Tem tratamento? Como funciona e quais profissionais acompanham as pessoas no espectro?
Sim, existe tratamento e envolve uma série de cuidados multidisciplinares. Em conversa com os profissionais de saúde, o iBahia entendeu como funcionam as instituições onde ambos trabalham em Salvador.
Samanta Cavalcanti é a fundadora e responsável pelo Instituto Viver. Pautado nas habilidades a serem desenvolvidas para a vida, por meio da intervenção baseada em evidências científicas da Análise do Comportamento Aplicada (ABA) - que é muito mais do que um método -, o foco da clínica é conduzir as pessoas com autismo ao autoconhecimento e prepará-los para o mundo fora da 'bolha'.
Ao invés de reportar um diagnóstico para a família, o Instituto faz uma avalição de repertório, onde é identificado quais habilidades estão no repertório da criança e quais ainda precisam ser desenvolvidas. A partir disso, os profissionais definem uma hierarquia das habilidades e vão desenvolvendo cada uma delas em ordem, até que a pessoa crie autonomia mediante o novo conhecimento.
De forma abrangente e individualizada, o Instituto se faz presente na vida da pessoa no espectro na escola, na casa e em outros ambientes frequentados por ela. A equipe é composta por mais de 70 profissionais, especializados nos segmentos da psicologia, pedagogia, nutrição, neuropediatria e outros.
Já o Dr. Ronaldo Pecora trabalha na APAE e atende crianças no espectro autista por meio do Centro Especializado em Reabilitação (CER).
"A APAE tem o CER, que fica em Coutos, que faz um atendimento multiprofissional que trabalha com as crianças com terapeuta ocupacional, psicóloga, psicopedagoga, fisioterapeuta, fonoaudióloga... Tem também os médicos aqui, que são os neuropediatras e uma psiquiatra infantil", explicou o médico.

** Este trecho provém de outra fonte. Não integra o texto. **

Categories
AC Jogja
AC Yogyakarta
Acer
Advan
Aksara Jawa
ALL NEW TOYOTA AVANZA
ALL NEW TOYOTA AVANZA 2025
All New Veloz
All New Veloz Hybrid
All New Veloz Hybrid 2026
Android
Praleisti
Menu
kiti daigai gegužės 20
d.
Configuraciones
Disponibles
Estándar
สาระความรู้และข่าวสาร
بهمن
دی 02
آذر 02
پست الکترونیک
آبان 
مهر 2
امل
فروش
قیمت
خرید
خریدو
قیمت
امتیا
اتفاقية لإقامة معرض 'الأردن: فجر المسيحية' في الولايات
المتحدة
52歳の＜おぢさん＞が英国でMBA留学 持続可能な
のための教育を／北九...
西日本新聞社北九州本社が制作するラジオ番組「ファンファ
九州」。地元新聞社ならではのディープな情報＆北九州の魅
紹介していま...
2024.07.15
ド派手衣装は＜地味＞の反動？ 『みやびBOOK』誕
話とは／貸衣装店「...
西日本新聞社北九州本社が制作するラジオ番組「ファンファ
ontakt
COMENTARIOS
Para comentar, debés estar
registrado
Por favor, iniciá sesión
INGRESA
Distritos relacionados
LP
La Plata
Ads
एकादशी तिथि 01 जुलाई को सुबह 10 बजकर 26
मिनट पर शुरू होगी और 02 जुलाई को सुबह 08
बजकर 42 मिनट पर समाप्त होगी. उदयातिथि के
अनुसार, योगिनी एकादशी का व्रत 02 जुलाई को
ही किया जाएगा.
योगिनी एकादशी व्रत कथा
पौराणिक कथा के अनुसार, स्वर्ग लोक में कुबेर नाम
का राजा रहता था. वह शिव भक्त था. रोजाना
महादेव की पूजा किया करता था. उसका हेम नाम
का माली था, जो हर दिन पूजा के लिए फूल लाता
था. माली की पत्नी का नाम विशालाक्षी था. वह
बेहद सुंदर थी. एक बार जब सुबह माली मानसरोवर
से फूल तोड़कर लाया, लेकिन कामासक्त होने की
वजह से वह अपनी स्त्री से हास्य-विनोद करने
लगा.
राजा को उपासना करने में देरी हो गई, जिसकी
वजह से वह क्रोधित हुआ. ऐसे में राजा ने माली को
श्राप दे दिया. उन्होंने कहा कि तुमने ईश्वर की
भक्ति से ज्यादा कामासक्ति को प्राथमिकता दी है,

"Sempre é feito uma avaliação, geralmente por neuropediatra ou psiquiatra infantil. Com o diagnóstico, depois [o paciente] passa pelo GO* que é uma porta de entrada para fazer avaliações, ver a necessidades que essa criança tem. Isso é posto numa fila de espera, que vai depois direcionar essa criança nos vários locais que fazem atendimento", contou o neuro, que salientou que o município é o responsável por essa intermediação graças ao SUS.
Um ponto em comum entre o Viver e a APAE, que deve ser uma preocupação de todas as instituições que lidam com pessoas no espectro autista, é a inclusão dos pais ou responsáveis. O cuidado com os familiares da pessoa faz parte do tratamento, inclusive, para Samanta o acolhimento deles representaria como 50% da eficácia do atendimento.
*Procedimentos GO/NO-GO com estímulos compostos para estabelecer relações condicionais emergentes em crianças diagnosticadas com autismo.